Entries shown section start

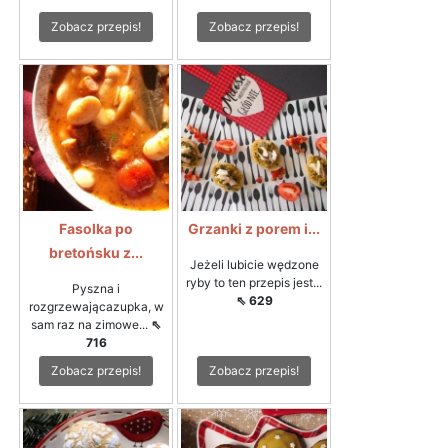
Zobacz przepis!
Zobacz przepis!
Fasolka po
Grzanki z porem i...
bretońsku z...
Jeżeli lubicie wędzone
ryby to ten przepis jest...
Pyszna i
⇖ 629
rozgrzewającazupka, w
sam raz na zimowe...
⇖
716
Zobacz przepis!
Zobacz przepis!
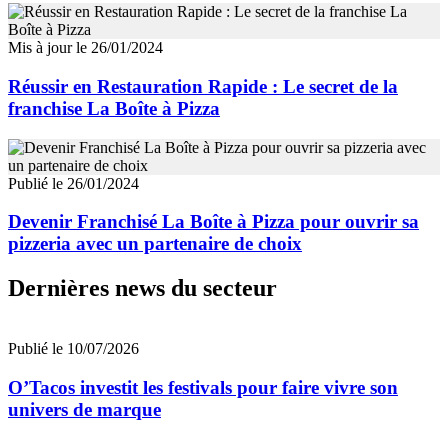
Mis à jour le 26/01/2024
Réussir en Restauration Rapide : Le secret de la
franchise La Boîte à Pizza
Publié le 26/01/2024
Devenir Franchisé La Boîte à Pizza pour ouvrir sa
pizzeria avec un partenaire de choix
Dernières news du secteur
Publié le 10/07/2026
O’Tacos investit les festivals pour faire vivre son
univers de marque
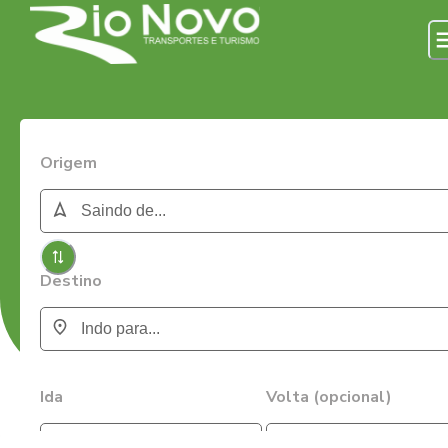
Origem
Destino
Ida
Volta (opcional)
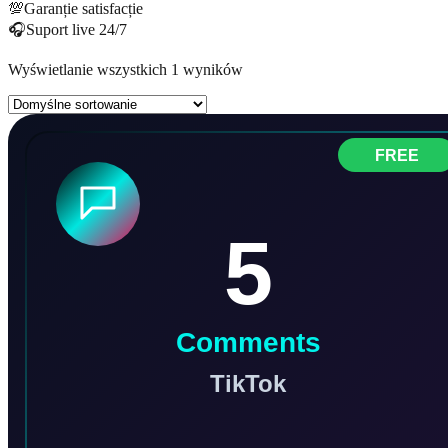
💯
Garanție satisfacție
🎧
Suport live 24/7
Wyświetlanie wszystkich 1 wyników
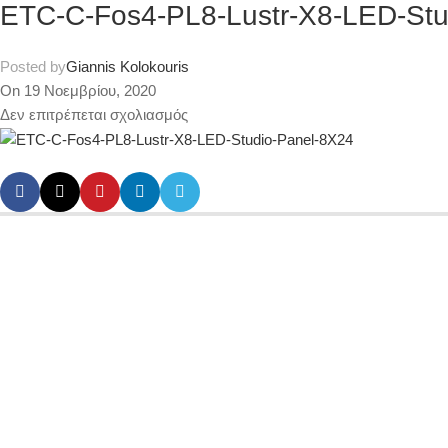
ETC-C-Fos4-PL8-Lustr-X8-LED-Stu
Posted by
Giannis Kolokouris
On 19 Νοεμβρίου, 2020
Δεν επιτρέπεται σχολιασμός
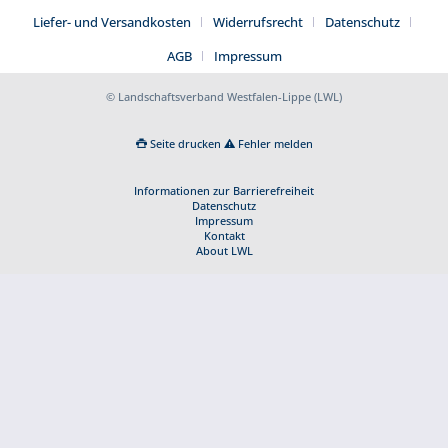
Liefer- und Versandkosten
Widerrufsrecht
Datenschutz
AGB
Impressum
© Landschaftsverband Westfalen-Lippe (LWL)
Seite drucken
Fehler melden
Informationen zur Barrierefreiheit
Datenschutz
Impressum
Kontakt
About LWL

Entries shown section end

■ **Work required**: Retype the whole listing exactly and leave the pictures out.

■ **Answer to the exercise**:
Zobacz przepis!
Zobacz przepis!
Fasolka po
Grzanki z porem i...
bretońsku z...
Jeżeli lubicie wędzone
ryby to ten przepis jest...
Pyszna i
⇖ 629
rozgrzewającazupka, w
sam raz na zimowe...
⇖
716
Zobacz przepis!
Zobacz przepis!
Mis à jour le 26/01/2024
Réussir en Restauration Rapide : Le secret de la
franchise La Boîte à Pizza
Publié le 26/01/2024
Devenir Franchisé La Boîte à Pizza pour ouvrir sa
pizzeria avec un partenaire de choix
Dernières news du secteur
Publié le 10/07/2026
O’Tacos investit les festivals pour faire vivre son
univers de marque
Origem
Destino
Ida
Volta (opcional)
💯
Garanție satisfacție
🎧
Suport live 24/7
Wyświetlanie wszystkich 1 wyników
ETC-C-Fos4-PL8-Lustr-X8-LED-Stu
Posted by
Giannis Kolokouris
On 19 Νοεμβρίου, 2020
Δεν επιτρέπεται σχολιασμός
Liefer- und Versandkosten
Widerrufsrecht
Datenschutz
AGB
Impressum
© Landschaftsverband Westfalen-Lippe (LWL)
Seite drucken
Fehler melden
Informationen zur Barrierefreiheit
Datenschutz
Impressum
Kontakt
About LWL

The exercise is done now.